Агрессивное замечание Фаррела меня обескуражило — мне казалось, что Чен и уж конечно лейтенант Санчес поверили моим словам. Заметив мою растерянность, Стьюарт поднял руку, как ученик за партой.
— Джентльмены, — сказал он, — я полностью соблюдал нашу договоренность. Я ни одним словом не вмешивался в вашу беседу с Лио, хотя и представляю — пусть пока неофициально — его интересы. Но сейчас я хочу напомнить вам о презумпции невиновности. Не Лио должен доказывать свое алиби — в данном случае, то, что эту ночь он провел с миссис Робертсон. Наоборот, вы должны доказать его вину, если он намеренно вводит вас в заблуждение.

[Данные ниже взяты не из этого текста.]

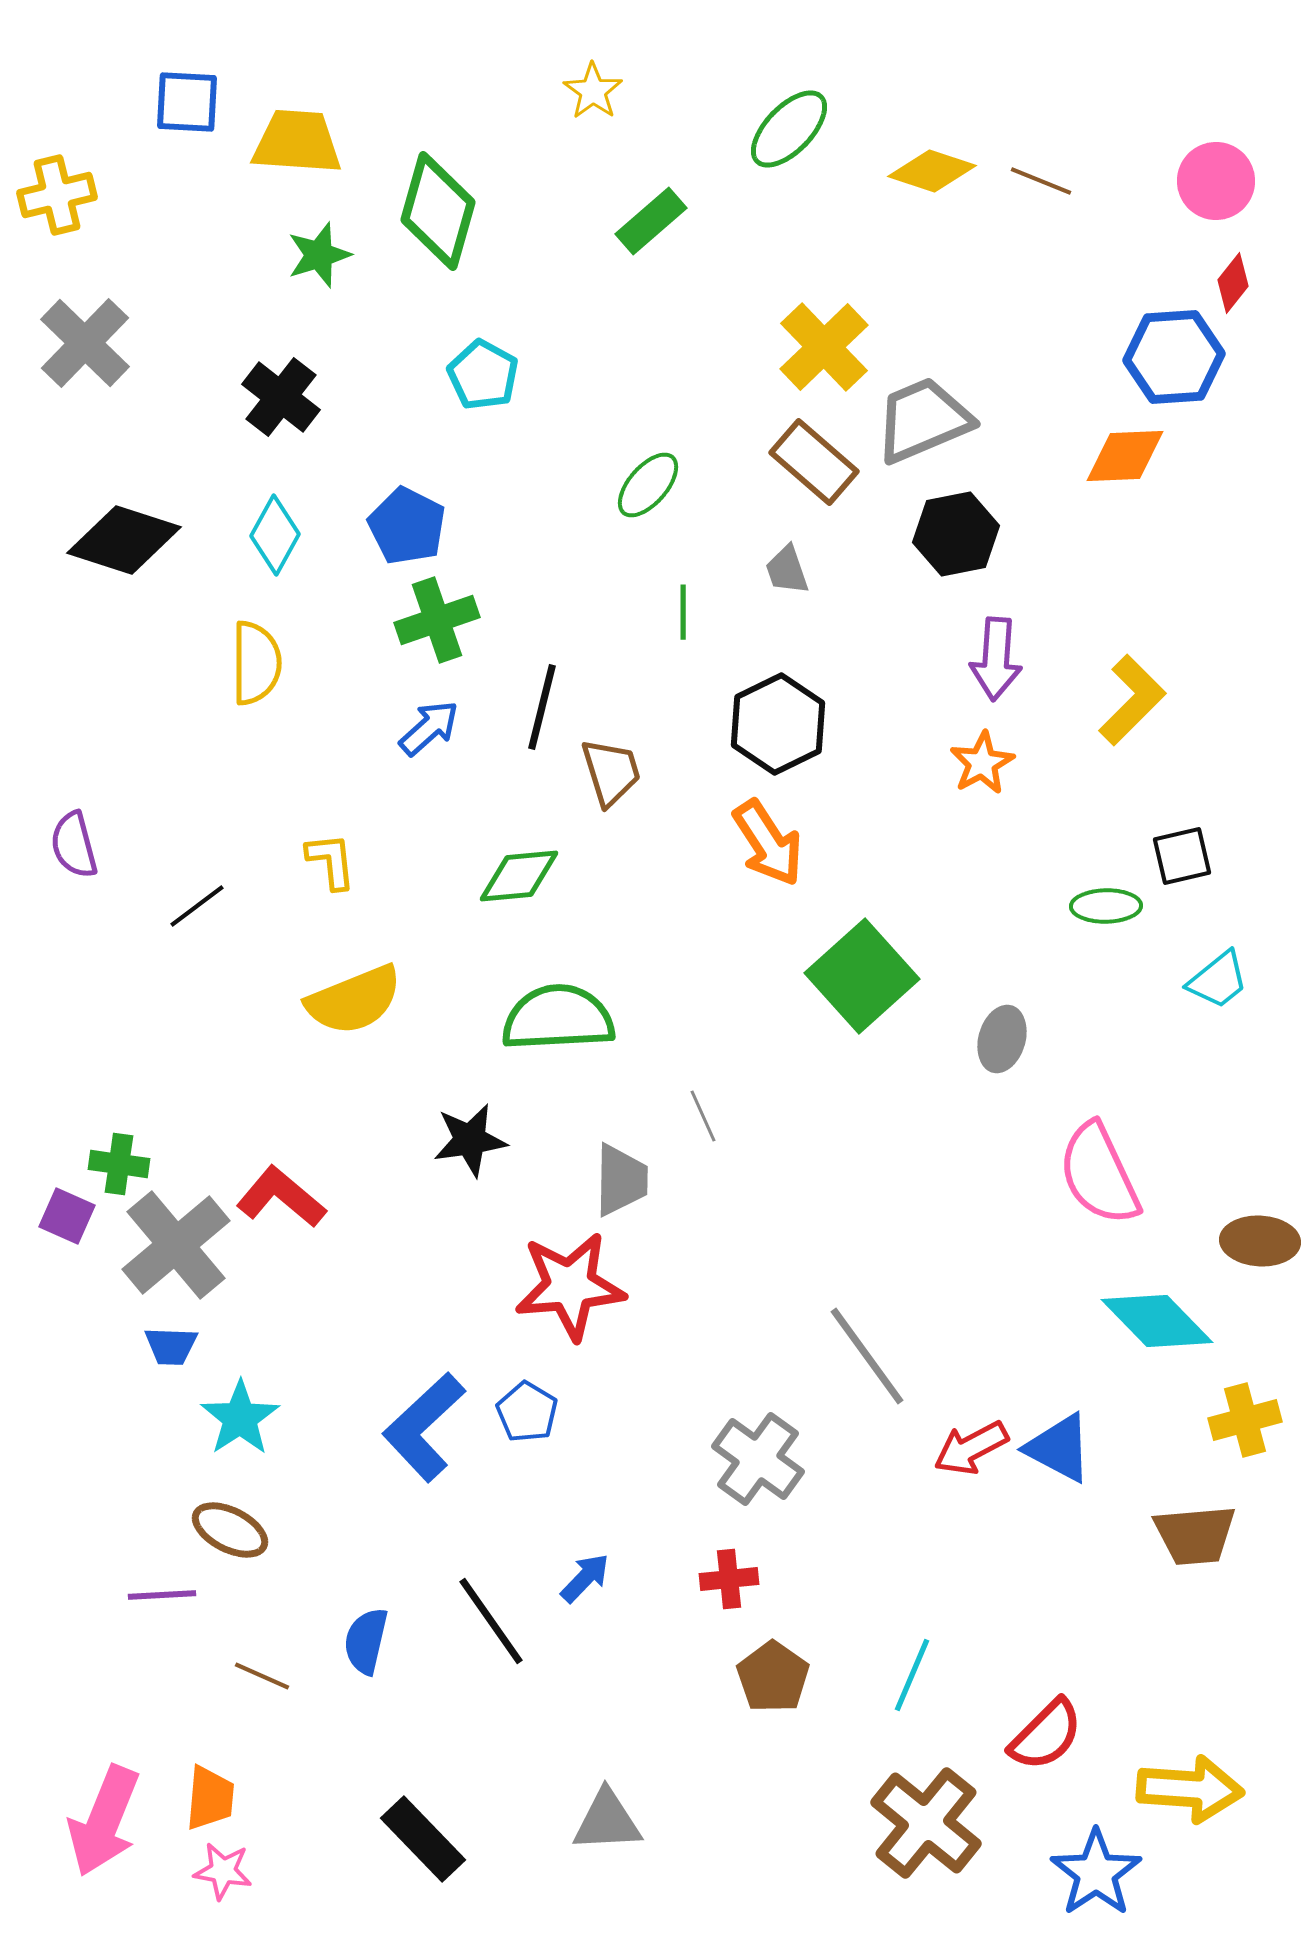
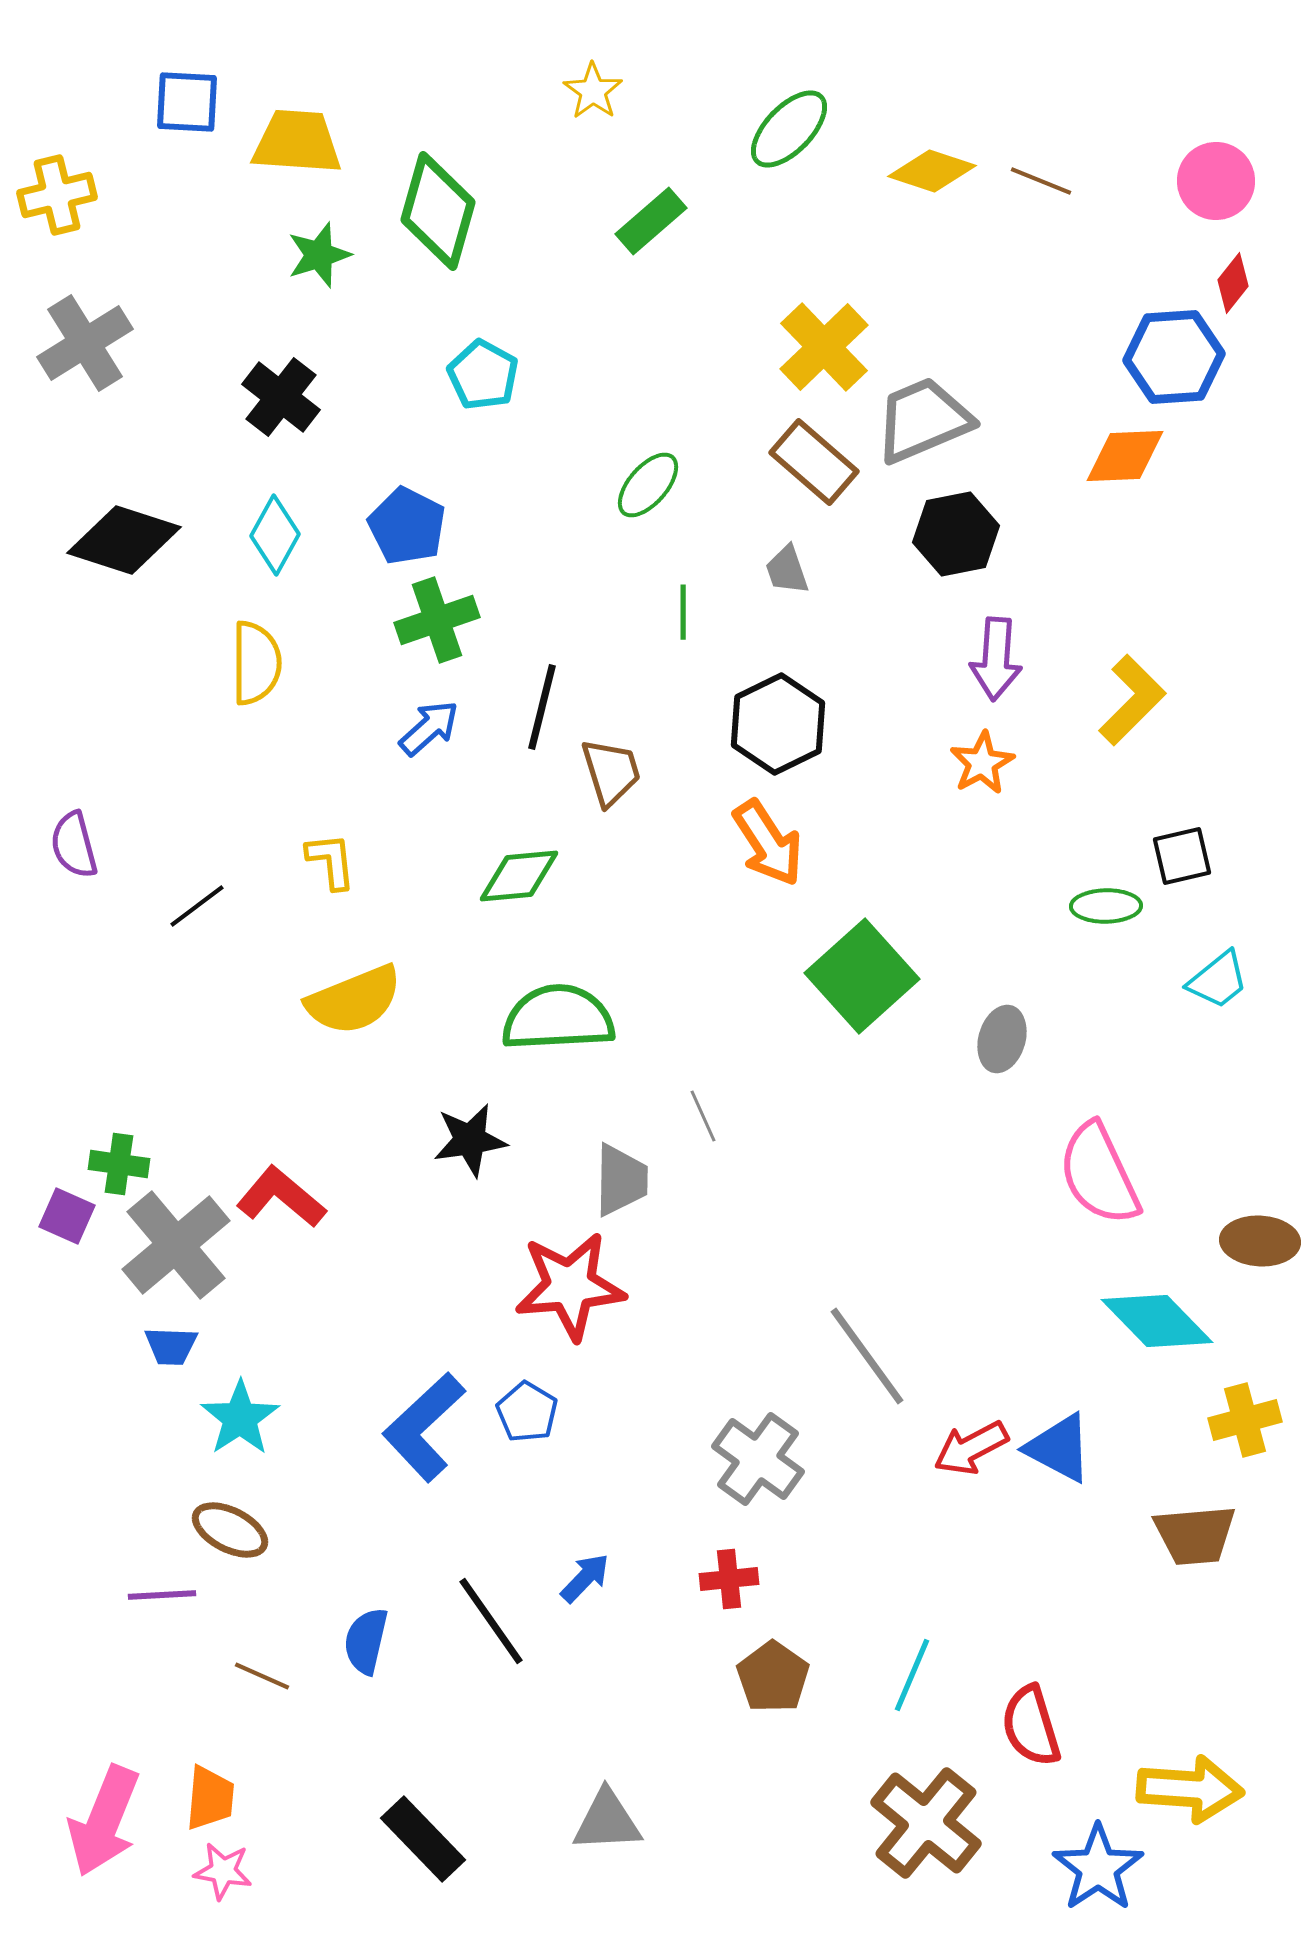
gray cross at (85, 343): rotated 14 degrees clockwise
red semicircle at (1046, 1735): moved 15 px left, 9 px up; rotated 118 degrees clockwise
blue star at (1096, 1873): moved 2 px right, 5 px up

Кроме того, по-моему, поведение миссис Робертсон говорит само за себя — при необходимости я мог бы это засвидетельствовать, потому что я тоже наблюдал эту вспышку.
С точки зрения американского правосудия, реплика Стьюарта была вполне разумной. В самом деле, даже будучи под подозрением, я находился под двойной защитой — закона Соединенных Штатов и адвоката Стьюарта Розенбергера. Будь я настоящим американцем, мне, конечно, следовало бы вообще ничего не отвечать агенту Фаррелу. Но я не был настоящим американцем — я слишком хорошо помнил нашу доблестную советскую милицию. Я имел то, что тогда называли «привод» в отделение милиции только однажды, еще в студенческие годы. Поскольку как раз тогда партия и правительство объявили очередной поход против пьянства, меня и еще троих студентов забрали за совершенно невинное занятие — распитие бутылки водки вечером на скамеечке в парке Янки Купалы. В отделении с нами обошлись мягко — каждый получил всего по несколько ударов резиновой дубинкой по ребрам — и, зарегистрировав, отпустили.